Thematic analysis is a cornerstone of qualitative inquiry in social work and public health, offering critical insights into the lived experiences of marginalized populations and informing responsive services. However, the process is labor-intensive, subjective, and resource-dependent—especially for practitioners in under-resourced community settings. These barriers can limit the capacity of frontline social workers and researchers to integrate qualitative evidence into timely practice and policy. This study proposes and evaluates a GPT-powered thematic analysis framework that supports rigorous, scalable, and ethically grounded analysis. By lowering the analytical burden, our approach enhances research-practice integration and democratizes access to qualitative evidence generation across diverse social work contexts.
Methods:
We applied the framework to 302 interview transcripts drawn from 11 peer-reviewed public health studies covering topics such as obesity prevention, healthcare communication, and food access. Using GPT-4 in a zero-shot, prompt-engineered setup, the model extracted themes at the chunk-, participant-, and study-levels through sequential prompt chaining. Each theme included a topic sentence, explanatory paragraph, and a supporting quote. Five independent evaluators (MPH/PhD-level) assessed GPT-generated themes using a rubric adapted from Braun and Clarke, rating them across four criteria: alignment with published themes, succinctness, explanation quality, and quote relevance. Intra-class correlation (ICC) was used to assess inter-rater reliability. Comparative t-tests evaluated mean performance against pre-defined thresholds.
Results:
GPT-generated themes achieved high concordance with researcher-identified themes, with a mean score of 3.05/4 across all criteria. All studies scored above threshold for explanation quality and succinctness, and 91% met standards for alignment. The ICC scores (0.87 overall; 0.92 for quote relevance) reflected strong consistency across raters. Thematic analysis was completed in under 30 minutes per study, with low implementation costs. Evaluators noted the model’s ability to reduce redundancy, maintain contextual fidelity, and support reproducibility—key concerns in qualitative social work research.
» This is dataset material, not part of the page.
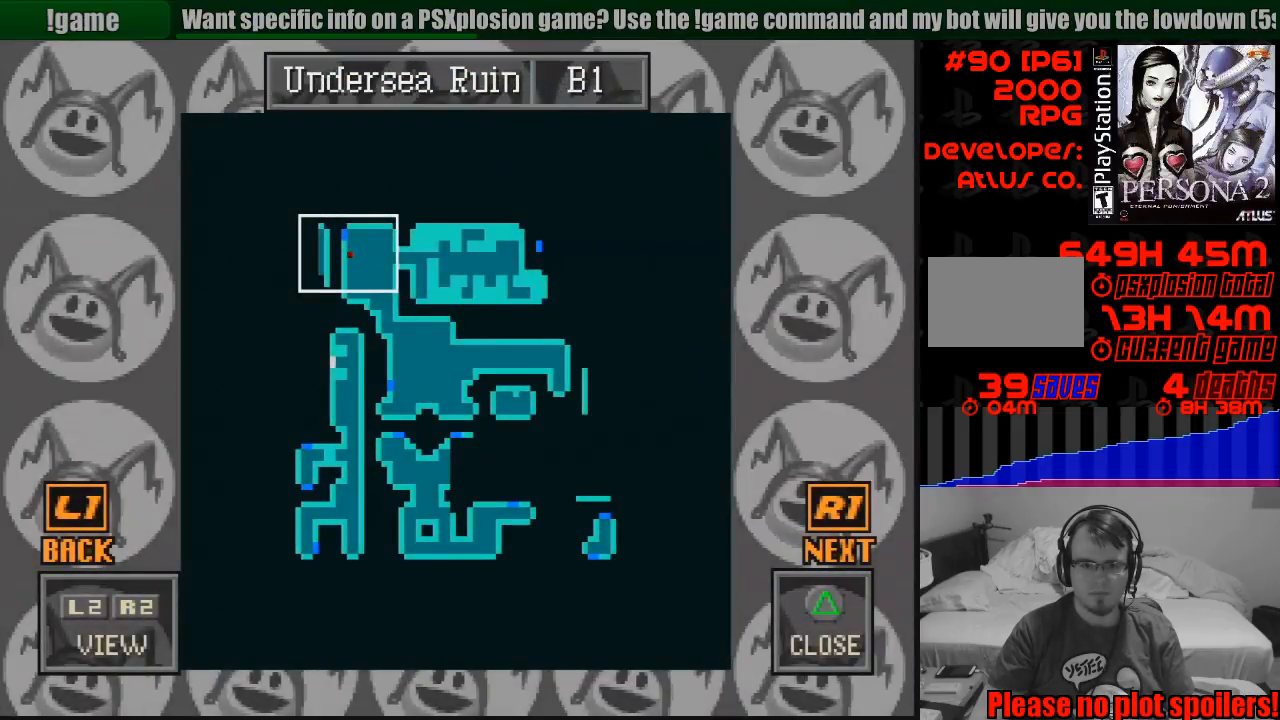
{"buttons": [], "events": [[83, "TRIANGLE", "up"], [167, "TRIANGLE", "down"], [267, "TRIANGLE", "up"], [333, "TRIANGLE", "down"], [450, "TRIANGLE", "up"]]}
Conclusions and Implications:
This study presents a novel, low-cost, and time-efficient method to assist social work researchers and practitioners in conducting high-quality thematic analysis. The framework has strong implications for expanding research capacity among community-based organizations, integrating client voices into service design, and addressing barriers to evidence-based practice. While not a substitute for human judgment, GPT models can serve as collaborative tools to reduce analytical bias and increase transparency. By amplifying underrepresented perspectives and accelerating data-to-insight cycles, this approach strengthens the role of social work science in shaping equitable policies and practices.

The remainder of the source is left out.